(Saved data entries)

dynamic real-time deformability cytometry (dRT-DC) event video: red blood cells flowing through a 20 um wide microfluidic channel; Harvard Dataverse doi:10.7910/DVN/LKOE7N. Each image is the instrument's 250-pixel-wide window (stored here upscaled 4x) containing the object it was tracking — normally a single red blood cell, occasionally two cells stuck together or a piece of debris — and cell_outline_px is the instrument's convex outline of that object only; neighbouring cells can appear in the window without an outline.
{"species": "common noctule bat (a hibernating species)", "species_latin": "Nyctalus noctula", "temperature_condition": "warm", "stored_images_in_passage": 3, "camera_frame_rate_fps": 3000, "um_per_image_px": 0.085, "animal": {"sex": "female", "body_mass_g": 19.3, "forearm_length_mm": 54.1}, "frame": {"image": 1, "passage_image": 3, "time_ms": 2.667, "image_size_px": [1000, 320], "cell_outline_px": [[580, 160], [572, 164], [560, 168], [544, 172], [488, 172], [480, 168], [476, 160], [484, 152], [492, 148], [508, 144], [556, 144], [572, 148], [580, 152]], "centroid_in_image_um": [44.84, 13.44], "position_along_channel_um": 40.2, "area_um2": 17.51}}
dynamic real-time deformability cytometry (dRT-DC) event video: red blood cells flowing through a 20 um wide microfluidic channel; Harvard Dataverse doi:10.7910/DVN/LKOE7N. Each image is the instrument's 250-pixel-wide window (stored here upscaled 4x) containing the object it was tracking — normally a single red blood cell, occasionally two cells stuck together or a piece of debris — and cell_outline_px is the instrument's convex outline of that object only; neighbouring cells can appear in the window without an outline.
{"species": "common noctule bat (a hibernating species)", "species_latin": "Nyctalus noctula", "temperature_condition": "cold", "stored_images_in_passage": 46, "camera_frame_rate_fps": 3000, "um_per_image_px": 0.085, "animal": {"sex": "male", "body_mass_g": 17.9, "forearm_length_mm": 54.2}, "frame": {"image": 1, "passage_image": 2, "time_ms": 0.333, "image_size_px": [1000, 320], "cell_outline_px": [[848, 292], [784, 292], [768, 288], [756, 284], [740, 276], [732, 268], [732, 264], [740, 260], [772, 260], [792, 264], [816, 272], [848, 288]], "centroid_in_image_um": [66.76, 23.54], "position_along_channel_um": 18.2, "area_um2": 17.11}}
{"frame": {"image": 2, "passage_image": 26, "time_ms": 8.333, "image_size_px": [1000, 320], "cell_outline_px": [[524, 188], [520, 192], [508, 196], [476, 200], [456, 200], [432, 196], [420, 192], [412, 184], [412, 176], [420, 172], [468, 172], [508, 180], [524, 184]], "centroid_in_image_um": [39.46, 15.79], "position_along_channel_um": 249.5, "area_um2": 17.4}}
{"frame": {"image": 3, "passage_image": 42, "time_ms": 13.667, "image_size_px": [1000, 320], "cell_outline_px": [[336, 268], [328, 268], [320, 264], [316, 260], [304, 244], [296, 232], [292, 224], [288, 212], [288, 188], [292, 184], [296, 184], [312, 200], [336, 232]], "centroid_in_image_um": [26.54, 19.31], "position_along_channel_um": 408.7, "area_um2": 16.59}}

_THE REQUEST_
Return the listing above in full, character for character.

_TASK OUTPUT_
dynamic real-time deformability cytometry (dRT-DC) event video: red blood cells flowing through a 20 um wide microfluidic channel; Harvard Dataverse doi:10.7910/DVN/LKOE7N. Each image is the instrument's 250-pixel-wide window (stored here upscaled 4x) containing the object it was tracking — normally a single red blood cell, occasionally two cells stuck together or a piece of debris — and cell_outline_px is the instrument's convex outline of that object only; neighbouring cells can appear in the window without an outline.
{"species": "common noctule bat (a hibernating species)", "species_latin": "Nyctalus noctula", "temperature_condition": "warm", "stored_images_in_passage": 3, "camera_frame_rate_fps": 3000, "um_per_image_px": 0.085, "animal": {"sex": "female", "body_mass_g": 19.3, "forearm_length_mm": 54.1}, "frame": {"image": 1, "passage_image": 3, "time_ms": 2.667, "image_size_px": [1000, 320], "cell_outline_px": [[580, 160], [572, 164], [560, 168], [544, 172], [488, 172], [480, 168], [476, 160], [484, 152], [492, 148], [508, 144], [556, 144], [572, 148], [580, 152]], "centroid_in_image_um": [44.84, 13.44], "position_along_channel_um": 40.2, "area_um2": 17.51}}
dynamic real-time deformability cytometry (dRT-DC) event video: red blood cells flowing through a 20 um wide microfluidic channel; Harvard Dataverse doi:10.7910/DVN/LKOE7N. Each image is the instrument's 250-pixel-wide window (stored here upscaled 4x) containing the object it was tracking — normally a single red blood cell, occasionally two cells stuck together or a piece of debris — and cell_outline_px is the instrument's convex outline of that object only; neighbouring cells can appear in the window without an outline.
{"species": "common noctule bat (a hibernating species)", "species_latin": "Nyctalus noctula", "temperature_condition": "cold", "stored_images_in_passage": 46, "camera_frame_rate_fps": 3000, "um_per_image_px": 0.085, "animal": {"sex": "male", "body_mass_g": 17.9, "forearm_length_mm": 54.2}, "frame": {"image": 1, "passage_image": 2, "time_ms": 0.333, "image_size_px": [1000, 320], "cell_outline_px": [[848, 292], [784, 292], [768, 288], [756, 284], [740, 276], [732, 268], [732, 264], [740, 260], [772, 260], [792, 264], [816, 272], [848, 288]], "centroid_in_image_um": [66.76, 23.54], "position_along_channel_um": 18.2, "area_um2": 17.11}}
{"frame": {"image": 2, "passage_image": 26, "time_ms": 8.333, "image_size_px": [1000, 320], "cell_outline_px": [[524, 188], [520, 192], [508, 196], [476, 200], [456, 200], [432, 196], [420, 192], [412, 184], [412, 176], [420, 172], [468, 172], [508, 180], [524, 184]], "centroid_in_image_um": [39.46, 15.79], "position_along_channel_um": 249.5, "area_um2": 17.4}}
{"frame": {"image": 3, "passage_image": 42, "time_ms": 13.667, "image_size_px": [1000, 320], "cell_outline_px": [[336, 268], [328, 268], [320, 264], [316, 260], [304, 244], [296, 232], [292, 224], [288, 212], [288, 188], [292, 184], [296, 184], [312, 200], [336, 232]], "centroid_in_image_um": [26.54, 19.31], "position_along_channel_um": 408.7, "area_um2": 16.59}}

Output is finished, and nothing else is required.